+++ DATA SUPPLIED +++

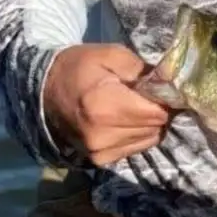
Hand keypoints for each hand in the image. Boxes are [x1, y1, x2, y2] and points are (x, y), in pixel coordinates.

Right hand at [43, 44, 169, 165]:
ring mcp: (99, 151)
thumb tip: (173, 83)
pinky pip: (135, 147)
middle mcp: (102, 134)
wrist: (43, 90)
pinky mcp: (99, 160)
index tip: (159, 88)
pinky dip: (136, 134)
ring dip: (147, 124)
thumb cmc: (80, 67)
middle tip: (144, 95)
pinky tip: (122, 119)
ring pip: (148, 139)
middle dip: (157, 110)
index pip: (157, 112)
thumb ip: (144, 69)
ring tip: (132, 106)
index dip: (164, 99)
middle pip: (155, 127)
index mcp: (104, 106)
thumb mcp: (111, 55)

+++

= WHAT IS EXPECTED =
Copy each line of the records precisely and drop any images they hold.

= EXPECTED OUTPUT =
Hand keypoints for each hand in the image. Boxes are [x1, y1, x2, y2] and points are (x, y), in pixel coordinates.

Right hand at [43, 44, 169, 165]:
ring mcp: (99, 151)
thumb tip: (173, 83)
pinky pip: (135, 147)
middle mcp: (102, 134)
wrist: (43, 90)
pinky mcp: (99, 160)
index tip: (159, 88)
pinky dip: (136, 134)
ring dip: (147, 124)
thumb cmc: (80, 67)
middle tip: (144, 95)
pinky tip: (122, 119)
ring pip: (148, 139)
middle dip: (157, 110)
index pip: (157, 112)
thumb ip: (144, 69)
ring tip: (132, 106)
index dip: (164, 99)
middle pip: (155, 127)
index mcp: (104, 106)
thumb mcp: (111, 55)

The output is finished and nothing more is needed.